Most workers are trained on the job in 1 to 6 months and must usually have a high school diploma.
Most material recording clerks must have a high school diploma or equivalent. Production, planning, and expediting clerks need to have some basic computer skills. Candidates who have taken some business classes may be given preference over those who haven’t.
Stock clerks and order fillers generally are not required to have a high school diploma.
Material recording clerks usually learn their work on the job. Training for stock clerks and material inspectors may last less than a month. For shipping and production clerks, it can take up to 6 months.
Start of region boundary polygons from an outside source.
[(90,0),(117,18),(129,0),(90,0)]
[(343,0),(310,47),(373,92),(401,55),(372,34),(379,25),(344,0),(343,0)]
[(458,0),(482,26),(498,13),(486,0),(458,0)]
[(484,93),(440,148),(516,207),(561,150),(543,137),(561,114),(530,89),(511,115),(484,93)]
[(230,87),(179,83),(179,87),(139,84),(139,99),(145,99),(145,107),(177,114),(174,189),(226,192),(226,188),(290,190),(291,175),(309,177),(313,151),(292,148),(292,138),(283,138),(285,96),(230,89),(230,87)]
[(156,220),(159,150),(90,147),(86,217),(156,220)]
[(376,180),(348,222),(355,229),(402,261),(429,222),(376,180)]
The more complex automatic equipment and sensors that are used in warehouses, the longer on-the-job training can take.
Typically, a supervisor or more experienced worker trains new clerks.
Clerks first learn to count stock and mark inventory and then move onto more difficult tasks, such as recordkeeping. Production clerks need to learn how their company operates before they can write production and work schedules.
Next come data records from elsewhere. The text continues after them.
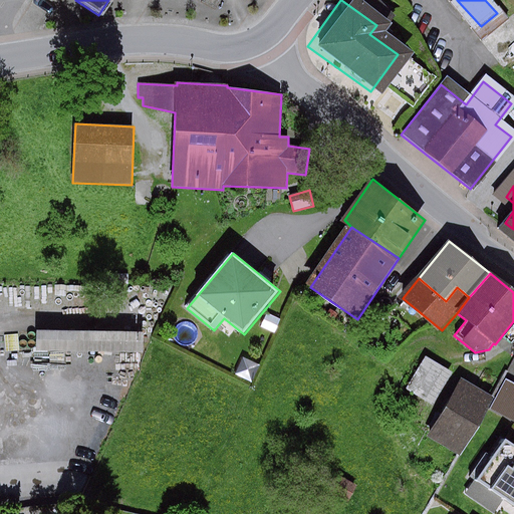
[(281,320),(267,313),(260,327),(275,334),(281,320)]
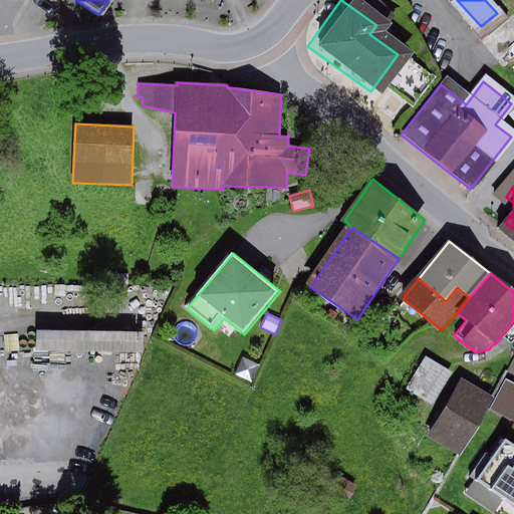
[(144,332),(37,330),(37,351),(144,353),(144,332)]
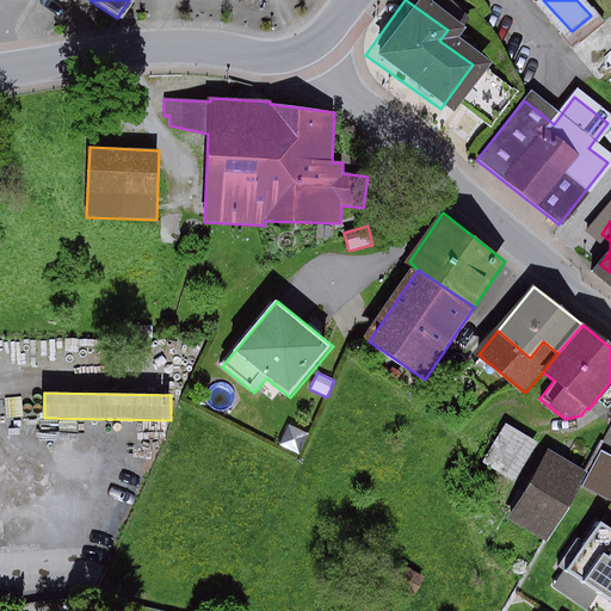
[(538,443),(506,425),(483,463),(516,482),(538,443)]
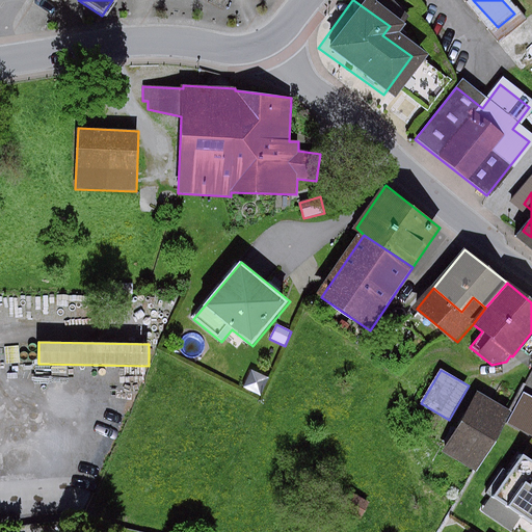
[(251,371),(244,389),(261,396),(269,378),(251,371)]
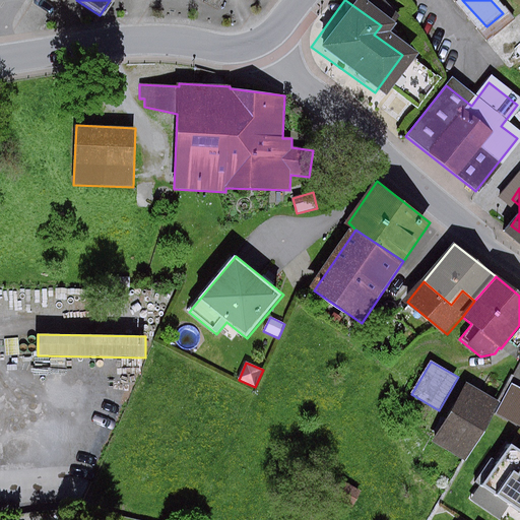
[(503,398),(469,379),(435,438),(469,457),(503,398)]
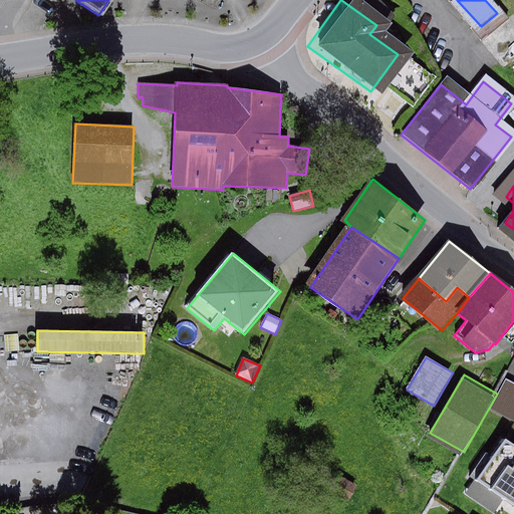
[(513,383),(506,379),(490,410),(513,422),(513,383)]
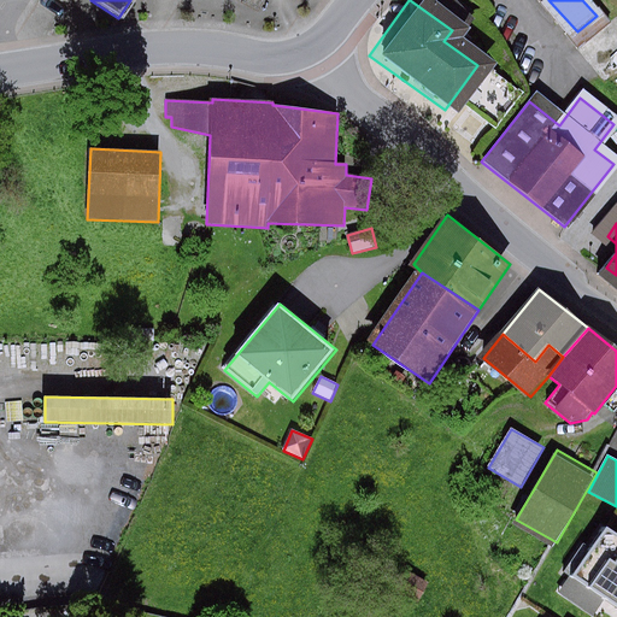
[(616,536),(605,528),(559,594),(592,616),(597,616),(607,601),(616,607),(616,536)]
With additional training or education, material recording clerks can advance to other similar positions within their firm, such as purchasing agent. For more information, see the profile on purchasing managers, buyers, and purchasing agents.
Clerical skills. Typing, filing, and recordkeeping are common tasks for most material recording clerks.
Communication skills. Production, planning, and expediting clerks are often in contact with suppliers, vendors, and production managers and need to be able to communicate the firm’s scheduling needs effectively.
Customer-service skills. Stock clerks sometimes interact with customers in retail stores. They may have to get the item the customer is looking for from the storeroom.
Detail oriented. Material inspectors check items for defects, some of which are small and difficult to spot.